**JOB**
Set down a faithful copy of every record below, with no images.

(Stored data)
==============================
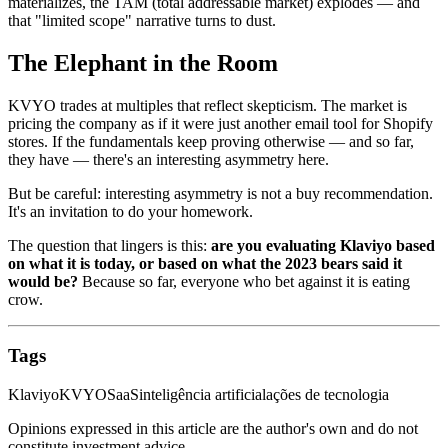
materializes, the TAM (total addressable market) explodes — and
that "limited scope" narrative turns to dust.
The Elephant in the Room
KVYO trades at multiples that reflect skepticism. The market is
pricing the company as if it were just another email tool for Shopify
stores. If the fundamentals keep proving otherwise — and so far,
they have — there's an interesting asymmetry here.
But be careful: interesting asymmetry is not a buy recommendation.
It's an invitation to do your homework.
The question that lingers is this:
are you evaluating Klaviyo based
on what it is today, or based on what the 2023 bears said it
would be?
Because so far, everyone who bet against it is eating
crow.
Tags
Klaviyo
KVYO
SaaS
inteligência artificial
ações de tecnologia
Opinions expressed in this article are the author's own and do not
constitute investment advice.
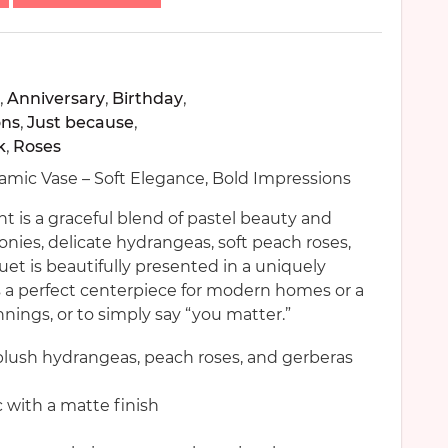
,
Anniversary
,
Birthday
,
ons
,
Just because
,
k
,
Roses
mic Vase – Soft Elegance, Bold Impressions
is a graceful blend of pastel beauty and
ies, delicate hydrangeas, soft peach roses,
uet is beautifully presented in a uniquely
s a perfect centerpiece for modern homes or a
nnings, or to simply say “you matter.”
blush hydrangeas, peach roses, and gerberas
 with a matte finish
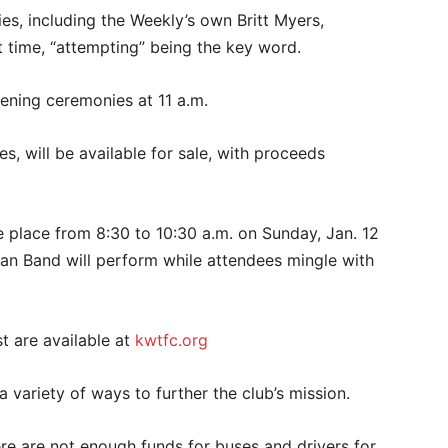
ties, including the Weekly’s own Britt Myers,
st time, “attempting” being the key word.
pening ceremonies at 11 a.m.
s, will be available for sale, with proceeds
e place from 8:30 to 10:30 a.m. on Sunday, Jan. 12
an Band will perform while attendees mingle with
t are available at
kwtfc.org
a variety of ways to further the club’s mission.
e are not enough funds for buses and drivers for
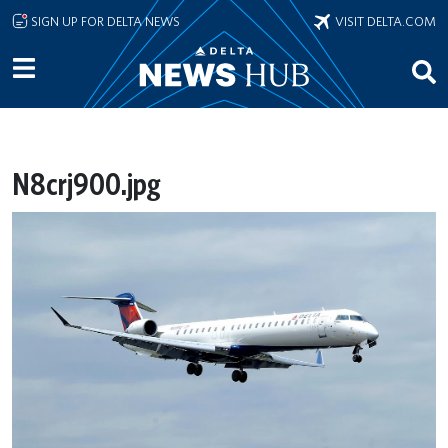
Skip to main content
SIGN UP FOR DELTA NEWS
VISIT DELTA.COM
N8crj900.jpg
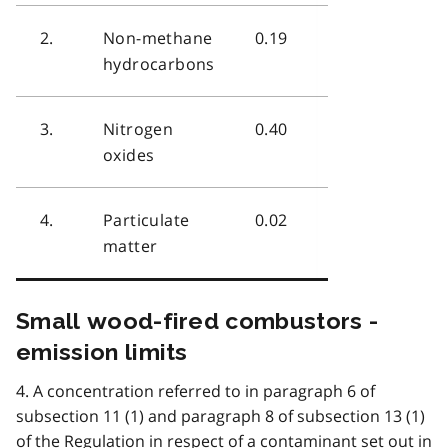
2.
Non-methane
0.19
hydrocarbons
3.
Nitrogen
0.40
oxides
4.
Particulate
0.02
matter
Small wood-fired combustors -
emission limits
4. A concentration referred to in paragraph 6 of
subsection 11 (1) and paragraph 8 of subsection 13 (1)
of the Regulation in respect of a contaminant set out in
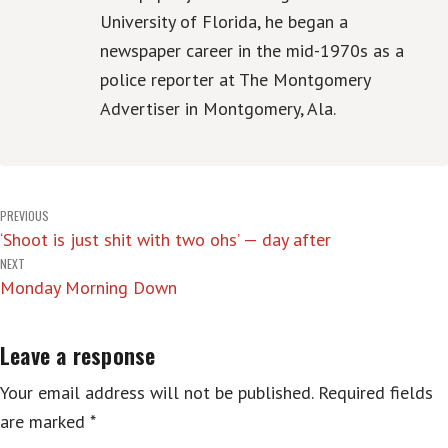
University of Florida, he began a
newspaper career in the mid-1970s as a
police reporter at The Montgomery
Advertiser in Montgomery, Ala.
Post
PREVIOUS
‘Shoot is just shit with two ohs’ — day after
navigation
NEXT
Monday Morning Down
Leave a response
Your email address will not be published.
Required fields
are marked
*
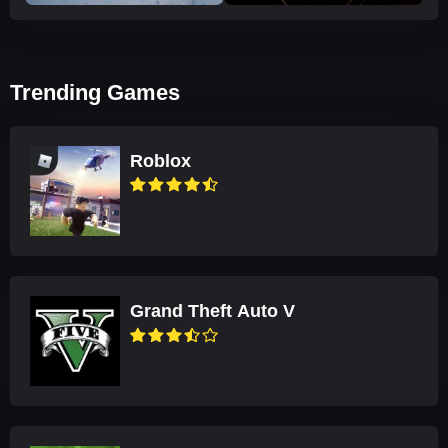
Trending Games
Roblox
Grand Theft Auto V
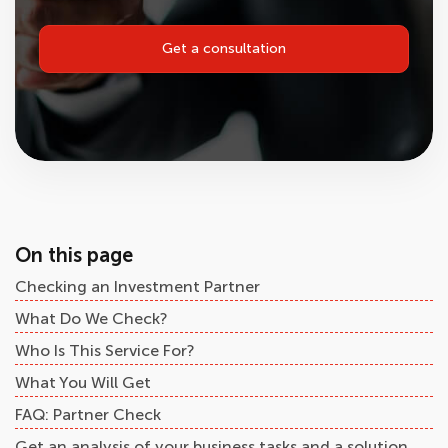
Get a consultation
On this page
Checking an Investment Partner
What Do We Check?
Who Is This Service For?
What You Will Get
FAQ: Partner Check
Get an analysis of your business tasks and a solution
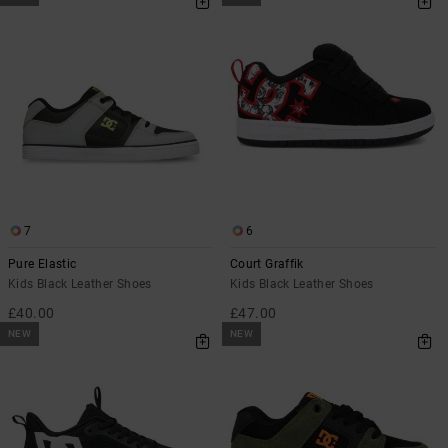
7
6
Pure Elastic
Court Graffik
Kids Black Leather Shoes
Kids Black Leather Shoes
£40.00
£47.00
NEW
NEW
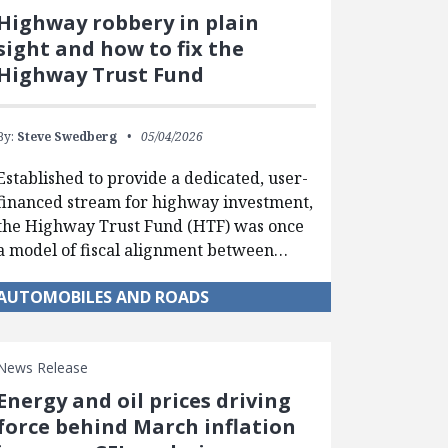
Highway robbery in plain
sight and how to fix the
Highway Trust Fund
By:
Steve Swedberg
05/04/2026
Established to provide a dedicated, user-
financed stream for highway investment,
the Highway Trust Fund (HTF) was once
a model of fiscal alignment between…
AUTOMOBILES AND ROADS
News Release
Energy and oil prices driving
force behind March inflation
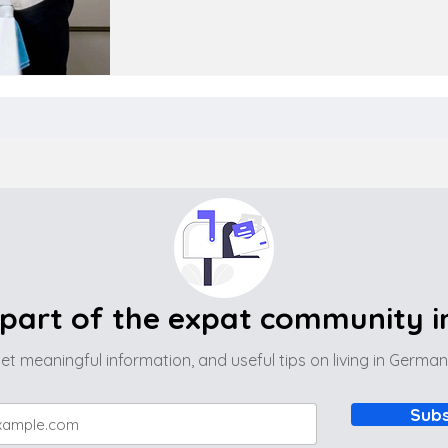
part of the expat community 
et meaningful information, and useful tips on living in Germa
Subs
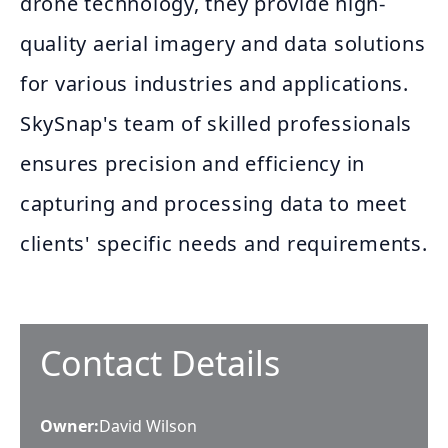
drone technology, they provide high-
quality aerial imagery and data solutions
for various industries and applications.
SkySnap's team of skilled professionals
ensures precision and efficiency in
capturing and processing data to meet
clients' specific needs and requirements.
Contact Details
Owner
:
David Wilson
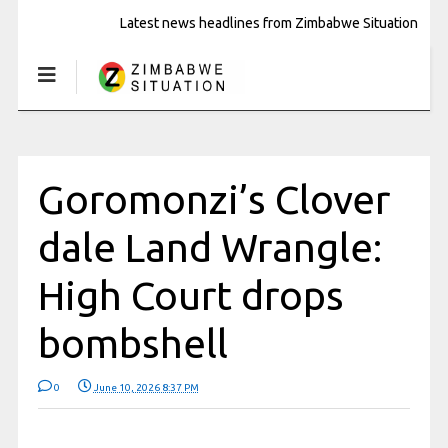
Latest news headlines from Zimbabwe Situation
Goromonzi’s Clover
dale Land Wrangle:
High Court drops
bombshell
0
June 10, 2026 8:37 PM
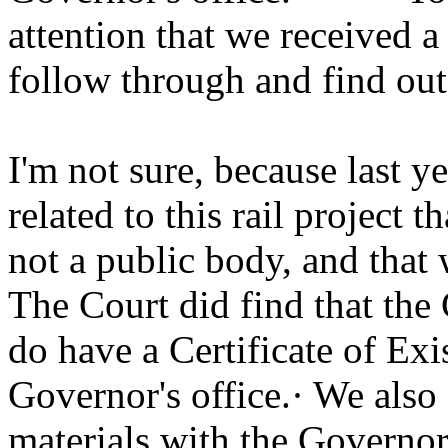
attention that we received a 
follow through and find out w
I'm not sure, because last ye
related to this rail project t
not a public body, and that w
The Court did find that the 
do have a Certificate of Ex
Governor's office.· We also f
materials with the Governor'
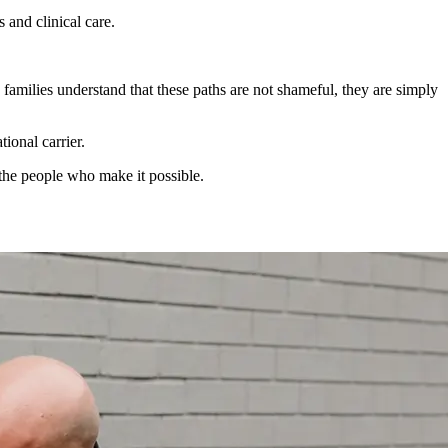
 and clinical care.
 families understand that these paths are not shameful, they are simply
ional carrier.
g the people who make it possible.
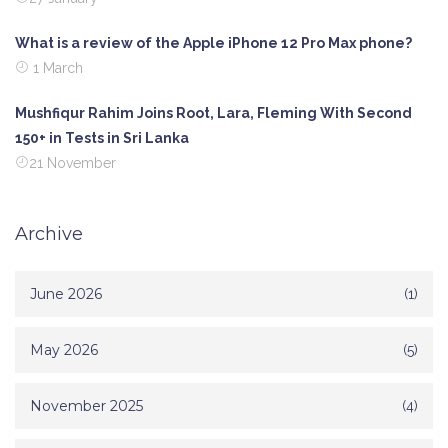
What is a review of the Apple iPhone 12 Pro Max phone?
1 March
Mushfiqur Rahim Joins Root, Lara, Fleming With Second
150+ in Tests in Sri Lanka
21 November
Archive
June 2026
(1)
May 2026
(5)
November 2025
(4)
==============================
**ANSWER BOX**
materializes, the TAM (total addressable market) explodes — and
that "limited scope" narrative turns to dust.
The Elephant in the Room
KVYO trades at multiples that reflect skepticism. The market is
pricing the company as if it were just another email tool for Shopify
stores. If the fundamentals keep proving otherwise — and so far,
they have — there's an interesting asymmetry here.
But be careful: interesting asymmetry is not a buy recommendation.
It's an invitation to do your homework.
The question that lingers is this:
are you evaluating Klaviyo based
on what it is today, or based on what the 2023 bears said it
would be?
Because so far, everyone who bet against it is eating
crow.
Tags
Klaviyo
KVYO
SaaS
inteligência artificial
ações de tecnologia
Opinions expressed in this article are the author's own and do not
constitute investment advice.
,
Anniversary
,
Birthday
,
ons
,
Just because
,
k
,
Roses
mic Vase – Soft Elegance, Bold Impressions
is a graceful blend of pastel beauty and
ies, delicate hydrangeas, soft peach roses,
uet is beautifully presented in a uniquely
s a perfect centerpiece for modern homes or a
nnings, or to simply say “you matter.”
blush hydrangeas, peach roses, and gerberas
 with a matte finish
ties, including the Weekly’s own Britt Myers,
st time, “attempting” being the key word.
pening ceremonies at 11 a.m.
s, will be available for sale, with proceeds
e place from 8:30 to 10:30 a.m. on Sunday, Jan. 12
an Band will perform while attendees mingle with
t are available at
kwtfc.org
a variety of ways to further the club’s mission.
e are not enough funds for buses and drivers for
Skip to main content
SIGN UP FOR DELTA NEWS
VISIT DELTA.COM
N8crj900.jpg
2.
Non-methane
0.19
hydrocarbons
3.
Nitrogen
0.40
oxides
4.
Particulate
0.02
matter
Small wood-fired combustors -
emission limits
4. A concentration referred to in paragraph 6 of
subsection 11 (1) and paragraph 8 of subsection 13 (1)
of the Regulation in respect of a contaminant set out in
University of Florida, he began a
newspaper career in the mid-1970s as a
police reporter at The Montgomery
Advertiser in Montgomery, Ala.
Post
PREVIOUS
‘Shoot is just shit with two ohs’ — day after
navigation
NEXT
Monday Morning Down
Leave a response
Your email address will not be published.
Required fields
are marked
*
Trending Games
Roblox
Grand Theft Auto V
Get a consultation
On this page
Checking an Investment Partner
What Do We Check?
Who Is This Service For?
What You Will Get
FAQ: Partner Check
Get an analysis of your business tasks and a solution
7
6
Pure Elastic
Court Graffik
Kids Black Leather Shoes
Kids Black Leather Shoes
£40.00
£47.00
NEW
NEW
Highway robbery in plain
sight and how to fix the
Highway Trust Fund
By:
Steve Swedberg
05/04/2026
Established to provide a dedicated, user-
financed stream for highway investment,
the Highway Trust Fund (HTF) was once
a model of fiscal alignment between…
AUTOMOBILES AND ROADS
News Release
Energy and oil prices driving
force behind March inflation
part of the expat community 
et meaningful information, and useful tips on living in Germa
Subs
drone technology, they provide high-
quality aerial imagery and data solutions
for various industries and applications.
SkySnap's team of skilled professionals
ensures precision and efficiency in
capturing and processing data to meet
clients' specific needs and requirements.
Contact Details
Owner
:
David Wilson
Latest news headlines from Zimbabwe Situation
Goromonzi’s Clover
dale Land Wrangle:
High Court drops
bombshell
0
June 10, 2026 8:37 PM
attention that we received a 
follow through and find out w
I'm not sure, because last ye
related to this rail project t
not a public body, and that w
The Court did find that the 
do have a Certificate of Ex
Governor's office.· We also f
materials with the Governor'
 and clinical care.
 families understand that these paths are not shameful, they are simply
ional carrier.
g the people who make it possible.
What is a review of the Apple iPhone 12 Pro Max phone?
1 March
Mushfiqur Rahim Joins Root, Lara, Fleming With Second
150+ in Tests in Sri Lanka
21 November
Archive
June 2026
(1)
May 2026
(5)
November 2025
(4)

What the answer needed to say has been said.